» **Requirement 1**
Find every one of the rows below that contains the string "lowest" and copy each such line in full. Case counts.

» **Excerpted passage**
[Start of Attachment]

234 lines
9.9 KiB
Plaintext
234 lines
9.9 KiB
Plaintext
PEP: 208
|
||
Title: Reworking the Coercion Model
|
||
Version: $Revision$
|
||
Last-Modified: $Date$
|
||
Author: nas@arctrix.com (Neil Schemenauer), mal@lemburg.com (Marc-André Lemburg)
|
||
Status: Final
|
||
Type: Standards Track
|
||
Created: 04-Dec-2000
|
||
Python-Version: 2.1
|
||
Post-History:
|
||
|
||
|
||
Abstract
|
||
|
||
Many Python types implement numeric operations. When the arguments of
|
||
a numeric operation are of different types, the interpreter tries to
|
||
coerce the arguments into a common type. The numeric operation is
|
||
then performed using this common type. This PEP proposes a new type
|
||
flag to indicate that arguments to a type's numeric operations should
|
||
not be coerced. Operations that do not support the supplied types
|
||
indicate it by returning a new singleton object. Types which do not
|
||
set the type flag are handled in a backwards compatible manner.
|
||
Allowing operations handle different types is often simpler, more
|
||
flexible, and faster than having the interpreter do coercion.
|
||
|
||
|
||
Rationale
|
||
|
||
When implementing numeric or other related operations, it is often
|
||
desirable to provide not only operations between operands of one type
|
||
only, e.g. integer + integer, but to generalize the idea behind the
|
||
operation to other type combinations as well, e.g. integer + float.

[End of Attachment]

» **Requirement 2**
Extend the proposal on reworking the coercion model past its last sentence.

» **Information supplied**
[Start of Attachment]

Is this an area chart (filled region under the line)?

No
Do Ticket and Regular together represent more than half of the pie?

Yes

[End of Attachment]
[Start of Attachment]

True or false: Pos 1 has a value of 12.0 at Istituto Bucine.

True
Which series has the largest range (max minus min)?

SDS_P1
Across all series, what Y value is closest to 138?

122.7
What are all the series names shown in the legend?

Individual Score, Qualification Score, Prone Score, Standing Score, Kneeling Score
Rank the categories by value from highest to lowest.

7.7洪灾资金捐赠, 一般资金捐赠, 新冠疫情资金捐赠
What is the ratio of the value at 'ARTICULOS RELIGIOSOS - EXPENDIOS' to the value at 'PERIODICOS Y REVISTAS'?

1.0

[End of Attachment]
[Start of Attachment]

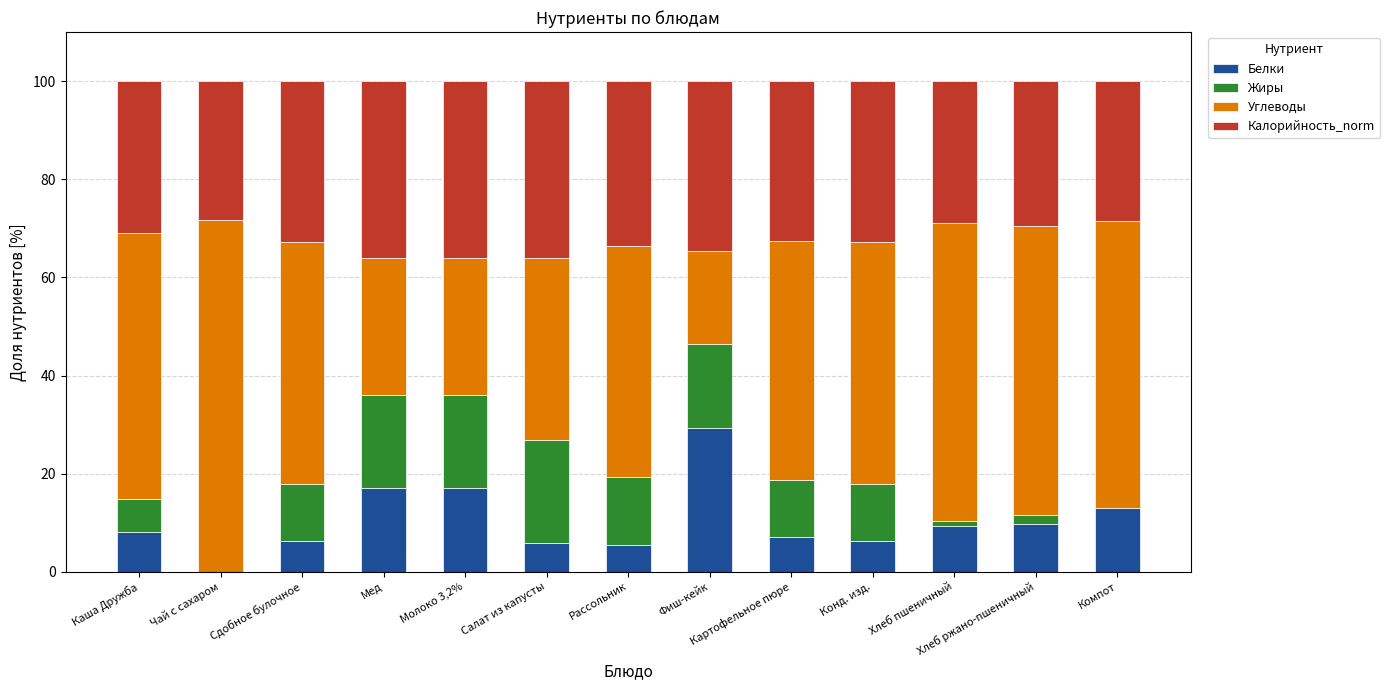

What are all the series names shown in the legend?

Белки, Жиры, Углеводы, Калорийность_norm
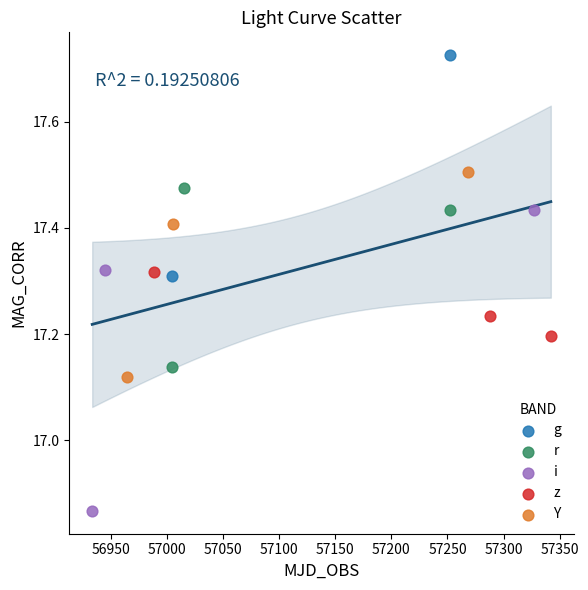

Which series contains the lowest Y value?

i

[End of Attachment]

» **Answer box 1**
Rank the categories by value from highest to lowest.
Which series contains the lowest Y value?

» **Answer box 2**
|
||
|
||
A common approach to this mixed type situation is to provide a method
|
||
of "lifting" the operands to a common type (coercion) and then use
|
||
that type's operand method as execution mechanism. Yet, this strategy
|
||
has a few drawbacks:
|
||
|
||
* the "lifting" process creates at least one new (temporary)
|
||
operand object,
|
||
|
||
* since the coercion method is not being told about the operation
|
||
that is to follow, it is not possible to implement operation
|
||
specific coercion of types,
|
||
|
||
* there is no elegant way to solve situations were a common type
|
||
is not at hand, and
|
||
|
||
* the coercion method will always have to be called prior to the
|
||
operation's method itself.
|
||
|
||
A fix for this situation is obviously needed, since these drawbacks
|
||
make implementations of types needing these features very cumbersome,
|
||
if not impossible. As an example, have a look at the DateTime and
|
||
DateTimeDelta[1] types, the first being absolute, the second
|
||
relative. You can always add a relative value to an absolute one,
|
||
giving a new absolute value. Yet, there is no common type which the
|
||
existing coercion mechanism could use to implement that operation.
|
||
|
||
Currently, PyInstance types are treated specially by the interpreter
|
||
in that their numeric methods are passed arguments of different types.
|
||
Removing this special case simplifies the interpreter and allows other
|
||
types to implement numeric methods that behave like instance types.
|
||
This is especially useful for extension types like ExtensionClass.
|
||
|
||
|
||
Specification
|
||
|
||
Instead of using a central coercion method, the process of handling
|
||
different operand types is simply left to the operation. If the
|
||
operation finds that it cannot handle the given operand type
|
||
combination, it may return a special singleton as indicator.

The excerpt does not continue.